Sparky's Quill: Daniel Day-Lewis Frees the Slaves
Right now, popular media is in a love affair with historical bio-pics and that’s great! “Lincoln,” starring Daniel Day-Lewis and directed by Stephen Spielberg, made great box-office numbers and walked away from this year’s Academy Awards with two Oscars. Another movie in this vein recently released was “Hyde Park on Hudson” starring Bill Murray as Franklin Delano Roosevelt. This one was a flop, going in and out of movie theaters with few people even acknowledging its existence. However, the biggest issue with both of these movies was the controversy over their historical inaccuracy, which was rampant among academic communities. Historians say the films are entirely misconceptions about the past, embellished for entertainment. However, I don’t see films as a detriment to historical academia, but a way for those who aren’t the biggest history buffs to explore historical themes.

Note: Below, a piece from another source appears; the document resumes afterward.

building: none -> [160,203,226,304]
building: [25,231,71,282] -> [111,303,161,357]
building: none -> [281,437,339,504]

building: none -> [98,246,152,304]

Yes, films will embellish facts to make a story more exciting or relatable to the audience they’re marketing to, but what if that movie becomes a stepping stone to a love affair with history? Kids and teenagers were dragged (kicking and screaming) to screenings of “Lincoln” all over the United States. They sat through the 150 minutes of speech after speech. But what if that child or teenager didn’t know that Lincoln had actually stretched the powers of the presidency to fit into his plan to end the Civil War? What if they did not know Lincoln actually bribed congressman, as he did in the film? Maybe this film will peak these kids’ interests enough to at least Wikipedia the beloved president. Maybe they’d like what they read and research the presidents’ exploits even more and grow up to become the next great Civil War historian, writing books about the man who is still so mysterious to us.

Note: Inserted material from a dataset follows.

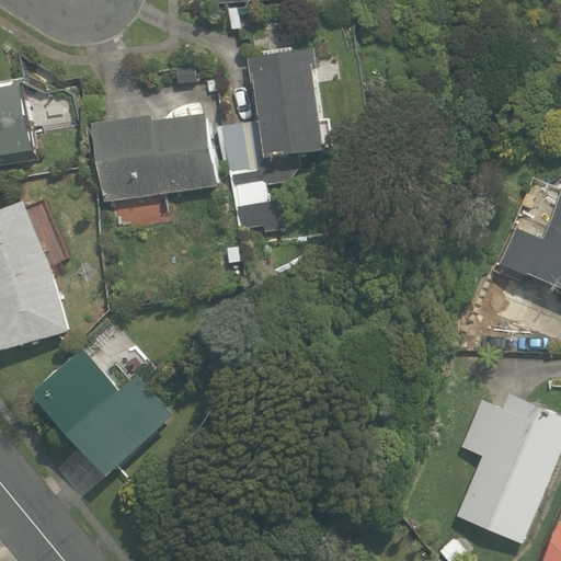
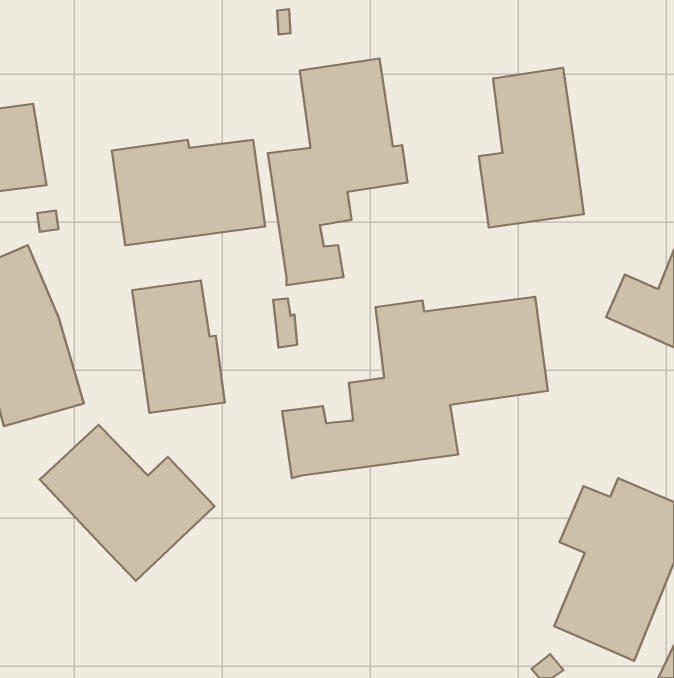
building: none -> [479,68,584,227]
building: none -> [132,281,225,413]
building: none -> [282,297,548,478]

These films aren’t meant to be historically accurate. They’re meant to be entertaining gateways into the field of history. Historians need to stop looking down their noses at these big budget flicks and enjoy them. As soon as it’s over, they can flock to their laptops and rant about how this was wrong and this was wrong and Lincoln would never wear that color coat. This is a new way of teaching, and sometimes people learn a lot from others telling them what is wrong. These films should open a historical discourse, not a snobby 1-star rating from an author who refuses to see the film at all.
As for me, I didn’t particularly like “Hyde Park on Hudson.” The acting was so-so, and the movie’s plot (although humorous at times) was just strange. It focused on a part of FDR’s life that I didn’t really need to know about. It was an overall awkward movie and I’d give it a C rating at best. “Lincoln” has been my favorite bio-pic so far. Daniel Day-Lewis gives a performance of a lifetime. This movie paints a vivid and, from what I have read on the subject of Lincoln and his personality, accurate portrait of the former president even though it only spans a short time. Overall, this film gets an A from this would-be historian. However, I may be just a tad biased because of my already undying love for the man who saved a nation from tearing itself apart.
Lincoln was released to DVD on March 26th. Hyde Park on Hudson will be released to DVD on April 9th.